Here is a regex101.com demo

Note that the same can be written with a "regular" consuming \\d{3} pattern and manually set re.lastIndex to m.index+1 value after each successful match:

 var re = /\\d{3}/g; var str = '12345'; var m, res = []; while (m = re.exec(str)) { res.push(m[0]); re.lastIndex = m.index + 1; // <- Important } console.log(res);

Answer 2

You can't do this with a regex alone, but you can get pretty close:

 var pat = /(?=(\\d{3}))\\d/g; var results = []; var match; while ( (match = pat.exec( '1234567' ) ) != null ) { results.push( match[1] ); } console.log(results);

In other words, you capture all three digits inside the lookahead, then go back and match one character in the normal way just to advance the match position. It doesn't matter how you consume that character; . works just as well \\d . And if you're really feeling adventurous, you can use just the lookahead and let JavaScript handle the bump-along.

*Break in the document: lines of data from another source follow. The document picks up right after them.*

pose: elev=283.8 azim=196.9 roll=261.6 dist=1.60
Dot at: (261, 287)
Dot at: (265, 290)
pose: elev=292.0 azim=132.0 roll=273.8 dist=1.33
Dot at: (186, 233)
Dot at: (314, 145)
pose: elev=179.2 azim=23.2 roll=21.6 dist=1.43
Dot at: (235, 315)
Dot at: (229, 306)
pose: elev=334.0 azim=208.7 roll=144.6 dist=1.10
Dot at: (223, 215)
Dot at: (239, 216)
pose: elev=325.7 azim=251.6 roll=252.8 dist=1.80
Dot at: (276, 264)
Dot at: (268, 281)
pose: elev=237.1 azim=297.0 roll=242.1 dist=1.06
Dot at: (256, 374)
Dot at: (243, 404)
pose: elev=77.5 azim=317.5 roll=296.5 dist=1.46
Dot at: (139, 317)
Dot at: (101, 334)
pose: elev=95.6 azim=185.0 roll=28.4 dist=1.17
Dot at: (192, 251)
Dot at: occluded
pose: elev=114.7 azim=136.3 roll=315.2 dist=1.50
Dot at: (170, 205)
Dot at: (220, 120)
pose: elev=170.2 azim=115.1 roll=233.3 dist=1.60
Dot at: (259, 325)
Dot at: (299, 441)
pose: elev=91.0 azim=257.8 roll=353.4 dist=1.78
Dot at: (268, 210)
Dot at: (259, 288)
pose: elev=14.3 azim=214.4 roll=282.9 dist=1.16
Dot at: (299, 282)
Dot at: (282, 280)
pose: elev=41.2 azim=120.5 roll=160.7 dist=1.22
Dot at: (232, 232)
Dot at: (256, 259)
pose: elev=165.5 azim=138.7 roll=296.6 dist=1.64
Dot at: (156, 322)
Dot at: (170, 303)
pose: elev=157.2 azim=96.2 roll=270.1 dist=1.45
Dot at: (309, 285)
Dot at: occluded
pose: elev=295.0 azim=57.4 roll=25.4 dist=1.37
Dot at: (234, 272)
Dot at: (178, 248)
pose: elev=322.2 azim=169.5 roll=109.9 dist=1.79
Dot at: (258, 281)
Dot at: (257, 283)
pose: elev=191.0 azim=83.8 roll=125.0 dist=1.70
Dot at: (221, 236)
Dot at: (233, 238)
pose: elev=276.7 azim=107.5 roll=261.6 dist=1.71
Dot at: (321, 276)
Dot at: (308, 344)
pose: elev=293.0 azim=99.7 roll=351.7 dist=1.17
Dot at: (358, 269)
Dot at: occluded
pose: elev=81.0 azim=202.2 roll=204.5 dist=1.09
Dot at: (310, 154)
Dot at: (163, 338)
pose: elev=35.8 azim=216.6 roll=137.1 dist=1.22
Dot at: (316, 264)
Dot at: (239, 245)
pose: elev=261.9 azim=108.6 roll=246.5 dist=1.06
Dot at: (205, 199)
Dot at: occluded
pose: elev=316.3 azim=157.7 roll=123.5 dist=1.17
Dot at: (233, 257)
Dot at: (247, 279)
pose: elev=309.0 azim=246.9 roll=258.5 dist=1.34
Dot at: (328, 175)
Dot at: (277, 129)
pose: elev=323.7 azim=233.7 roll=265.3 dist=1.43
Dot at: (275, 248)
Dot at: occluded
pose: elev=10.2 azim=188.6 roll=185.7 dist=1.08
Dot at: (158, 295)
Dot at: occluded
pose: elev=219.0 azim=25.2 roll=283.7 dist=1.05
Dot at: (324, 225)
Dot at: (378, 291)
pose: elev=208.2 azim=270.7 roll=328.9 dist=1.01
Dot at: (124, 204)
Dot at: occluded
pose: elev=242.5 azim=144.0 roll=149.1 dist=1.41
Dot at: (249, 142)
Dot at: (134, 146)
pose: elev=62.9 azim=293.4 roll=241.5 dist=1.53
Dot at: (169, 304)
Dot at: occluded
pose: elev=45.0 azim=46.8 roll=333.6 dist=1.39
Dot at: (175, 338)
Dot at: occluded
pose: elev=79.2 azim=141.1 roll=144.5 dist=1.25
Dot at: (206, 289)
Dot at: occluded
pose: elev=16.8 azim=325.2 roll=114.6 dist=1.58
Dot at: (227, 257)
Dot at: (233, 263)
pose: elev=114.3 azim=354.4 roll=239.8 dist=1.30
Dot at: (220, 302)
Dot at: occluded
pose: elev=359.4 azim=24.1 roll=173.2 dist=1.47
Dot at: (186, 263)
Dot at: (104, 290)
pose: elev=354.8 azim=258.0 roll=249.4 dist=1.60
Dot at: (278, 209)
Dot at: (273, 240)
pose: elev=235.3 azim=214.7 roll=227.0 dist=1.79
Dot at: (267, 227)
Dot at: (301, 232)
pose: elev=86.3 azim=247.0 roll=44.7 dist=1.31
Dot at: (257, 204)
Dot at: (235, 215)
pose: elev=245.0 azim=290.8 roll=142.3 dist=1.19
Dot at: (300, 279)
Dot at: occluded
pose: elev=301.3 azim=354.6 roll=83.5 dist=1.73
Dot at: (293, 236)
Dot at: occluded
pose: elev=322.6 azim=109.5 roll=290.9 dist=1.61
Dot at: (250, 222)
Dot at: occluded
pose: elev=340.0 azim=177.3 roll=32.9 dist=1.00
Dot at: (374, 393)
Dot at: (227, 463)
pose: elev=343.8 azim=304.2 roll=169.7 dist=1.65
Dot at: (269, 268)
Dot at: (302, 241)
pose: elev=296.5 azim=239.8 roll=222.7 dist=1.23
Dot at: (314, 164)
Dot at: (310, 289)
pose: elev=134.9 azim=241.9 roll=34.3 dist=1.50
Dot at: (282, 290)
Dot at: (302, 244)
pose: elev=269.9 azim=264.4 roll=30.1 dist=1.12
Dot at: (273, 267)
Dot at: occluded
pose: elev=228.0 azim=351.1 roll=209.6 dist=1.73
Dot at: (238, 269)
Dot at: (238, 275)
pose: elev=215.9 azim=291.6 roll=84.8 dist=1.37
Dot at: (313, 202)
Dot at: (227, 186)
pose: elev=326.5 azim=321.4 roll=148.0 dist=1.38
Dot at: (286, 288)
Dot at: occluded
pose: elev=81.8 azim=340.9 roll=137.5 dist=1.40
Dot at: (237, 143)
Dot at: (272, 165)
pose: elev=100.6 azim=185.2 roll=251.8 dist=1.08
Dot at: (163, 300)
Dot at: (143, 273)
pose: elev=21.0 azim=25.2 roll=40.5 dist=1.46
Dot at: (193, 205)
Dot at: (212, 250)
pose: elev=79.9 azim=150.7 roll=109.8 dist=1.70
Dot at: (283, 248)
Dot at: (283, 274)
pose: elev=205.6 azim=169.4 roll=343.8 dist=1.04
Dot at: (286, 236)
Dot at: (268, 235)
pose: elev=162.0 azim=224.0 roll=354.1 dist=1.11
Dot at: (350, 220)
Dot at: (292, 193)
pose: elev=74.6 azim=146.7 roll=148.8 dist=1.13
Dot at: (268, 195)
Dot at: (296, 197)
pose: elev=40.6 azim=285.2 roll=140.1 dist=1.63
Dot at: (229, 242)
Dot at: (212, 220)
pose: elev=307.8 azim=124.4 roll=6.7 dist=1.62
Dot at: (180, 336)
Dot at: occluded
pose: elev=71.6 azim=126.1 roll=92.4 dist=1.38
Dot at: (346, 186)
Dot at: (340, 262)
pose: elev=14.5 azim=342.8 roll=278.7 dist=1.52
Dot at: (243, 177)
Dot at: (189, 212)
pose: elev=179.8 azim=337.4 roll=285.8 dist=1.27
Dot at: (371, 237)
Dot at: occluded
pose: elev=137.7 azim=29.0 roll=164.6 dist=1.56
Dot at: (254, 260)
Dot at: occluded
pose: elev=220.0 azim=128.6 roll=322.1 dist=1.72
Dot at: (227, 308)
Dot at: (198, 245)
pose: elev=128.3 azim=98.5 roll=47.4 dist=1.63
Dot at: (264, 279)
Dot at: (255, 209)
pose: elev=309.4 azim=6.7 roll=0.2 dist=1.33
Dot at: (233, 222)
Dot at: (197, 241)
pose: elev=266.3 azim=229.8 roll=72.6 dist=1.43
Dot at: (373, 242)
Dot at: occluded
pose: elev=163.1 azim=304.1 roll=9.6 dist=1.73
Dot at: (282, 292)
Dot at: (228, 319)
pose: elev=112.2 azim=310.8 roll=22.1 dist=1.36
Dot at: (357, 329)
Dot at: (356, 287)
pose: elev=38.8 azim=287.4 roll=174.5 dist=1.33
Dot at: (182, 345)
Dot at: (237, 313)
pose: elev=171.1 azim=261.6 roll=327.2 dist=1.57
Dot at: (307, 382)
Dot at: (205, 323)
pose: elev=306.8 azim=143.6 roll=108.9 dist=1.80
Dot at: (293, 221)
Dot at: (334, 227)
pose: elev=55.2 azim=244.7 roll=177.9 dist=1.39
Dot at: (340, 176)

This code is adapted from this answer . I would have flagged this question as a duplicate of that one, but the OP accepted another, lesser answer.

Answer 3

When an expression matches, it usually consumes the characters it matched. So, after the expression matched 123 , only 45 is left, which doesn't match the pattern.

Answer 4

To answer the "How", you can manually change the index of the last match (requires a loop) :

var input = '12345', 
    re = /\d{3}/g, 
    r = [], 
    m;
while (m = re.exec(input)) {
    re.lastIndex -= m[0].length - 1;
    r.push(m[0]);
}
r; // ["123", "234", "345"]

Here is a function for convenience :

function matchOverlap(input, re) {
    var r = [], m;
    // prevent infinite loops
    if (!re.global) re = new RegExp(
        re.source, (re+'').split('/').pop() + 'g'
    );
    while (m = re.exec(input)) {
        re.lastIndex -= m[0].length - 1;
        r.push(m[0]);
    }
    return r;
}

Usage examples :

matchOverlap('12345', /\D{3}/)      // []
matchOverlap('12345', /\d{3}/)      // ["123", "234", "345"]
matchOverlap('12345', /\d{3}/g)     // ["123", "234", "345"]
matchOverlap('1234 5678', /\d{3}/)  // ["123", "234", "567", "678"]
matchOverlap('LOLOL', /lol/)        // []
matchOverlap('LOLOL', /lol/i)       // ["LOL", "LOL"]

Answer 5

I would consider not using a regex for this. If you want to split into groups of three you can just loop over the string starting at the offset:

 let s = "12345" let m = Array.from(s.slice(2), (_, i) => s.slice(i, i+3)) console.log(m)

Answer 6

Use (?=(\\w{3}))

(3 being the number of letters in the sequence)